● Task instructions
Write the data below out exactly as it stands. Do not include the pictures.

● Information provided
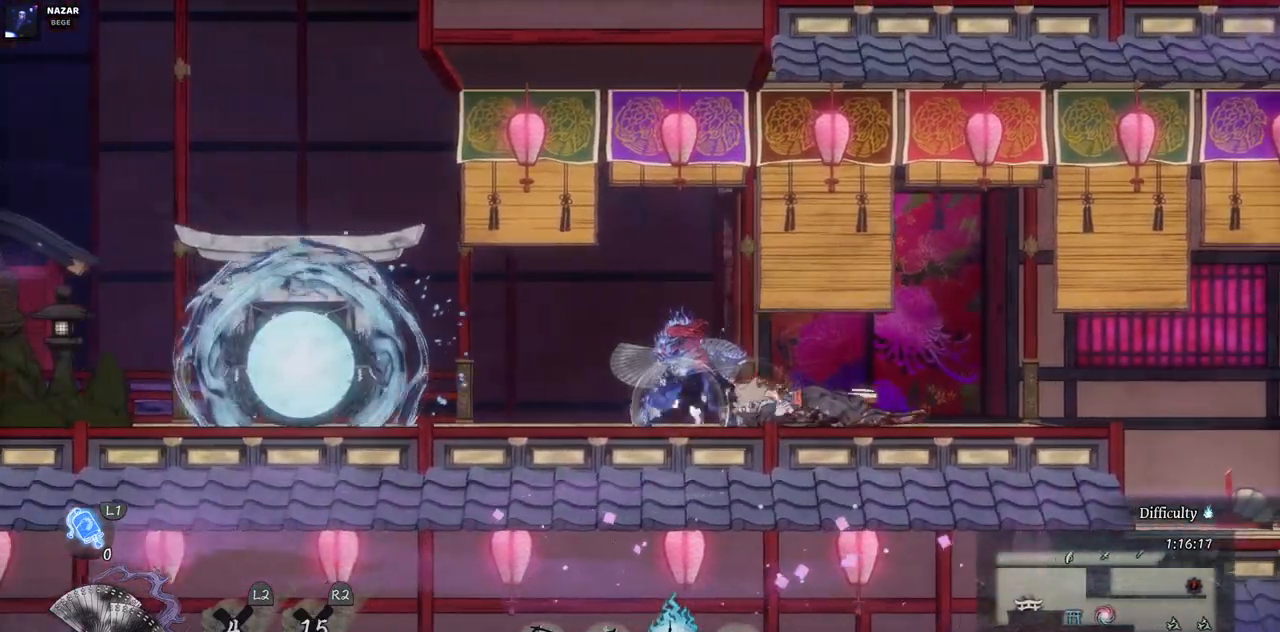
{"buttons": ["DPAD_LEFT"], "left_stick": "center", "right_stick": "center", "events": [[383, "DPAD_LEFT", "down"]]}
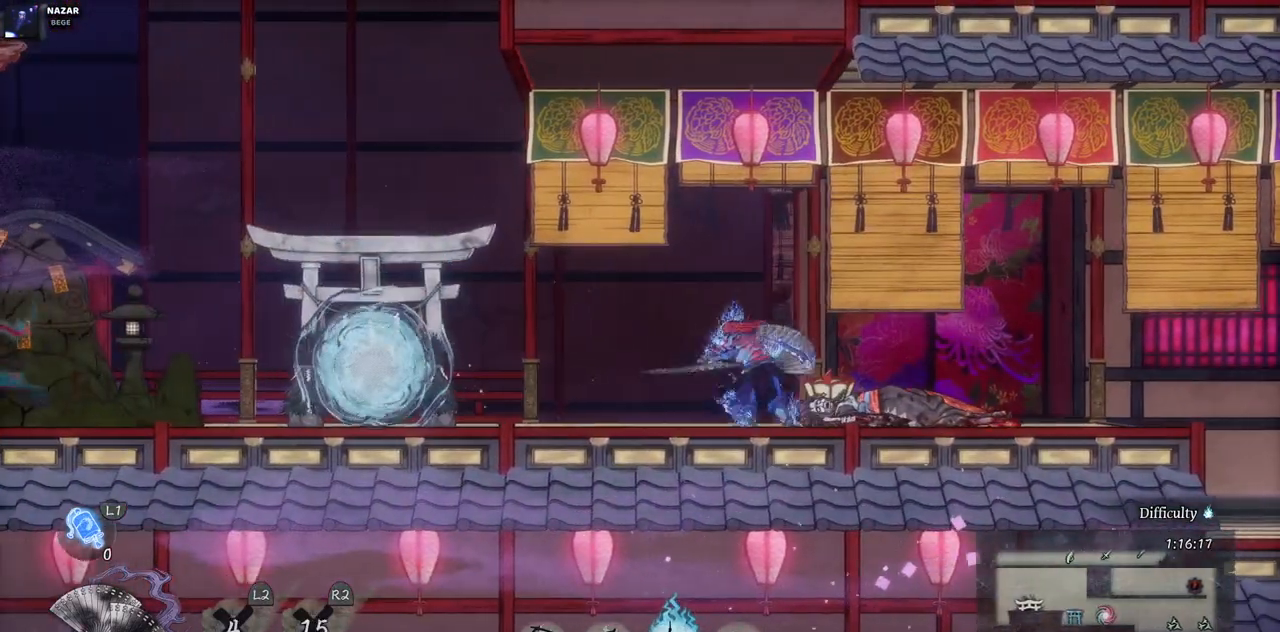
{"buttons": ["DPAD_LEFT"], "left_stick": "center", "right_stick": "center", "events": []}
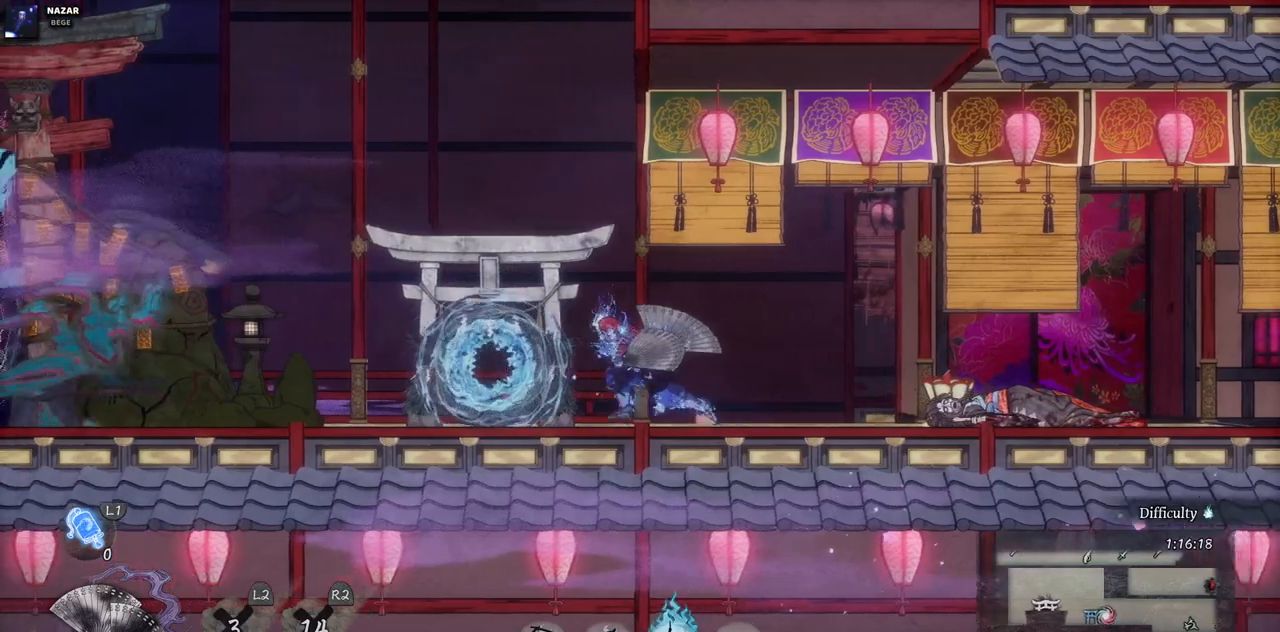
{"buttons": ["DPAD_LEFT"], "left_stick": "center", "right_stick": "center", "events": []}
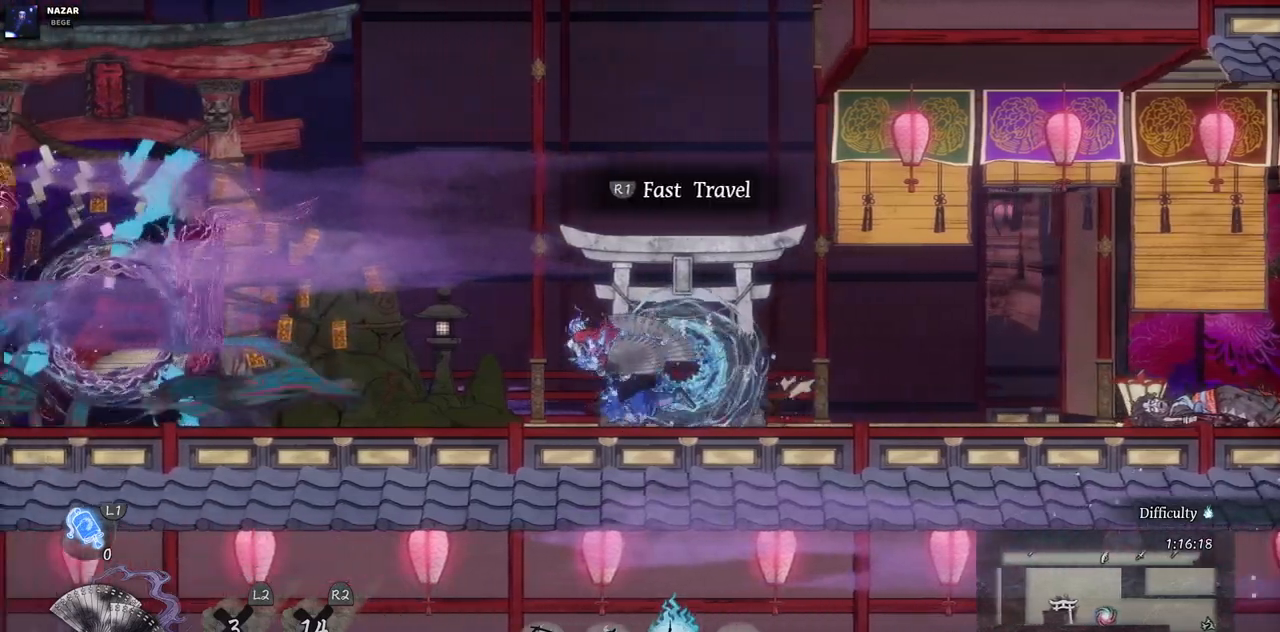
{"buttons": ["DPAD_LEFT"], "left_stick": "center", "right_stick": "center", "events": []}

● Task answer
{"buttons": ["DPAD_LEFT"], "left_stick": "center", "right_stick": "center", "events": [[383, "DPAD_LEFT", "down"]]}
{"buttons": ["DPAD_LEFT"], "left_stick": "center", "right_stick": "center", "events": []}
{"buttons": ["DPAD_LEFT"], "left_stick": "center", "right_stick": "center", "events": []}
{"buttons": ["DPAD_LEFT"], "left_stick": "center", "right_stick": "center", "events": []}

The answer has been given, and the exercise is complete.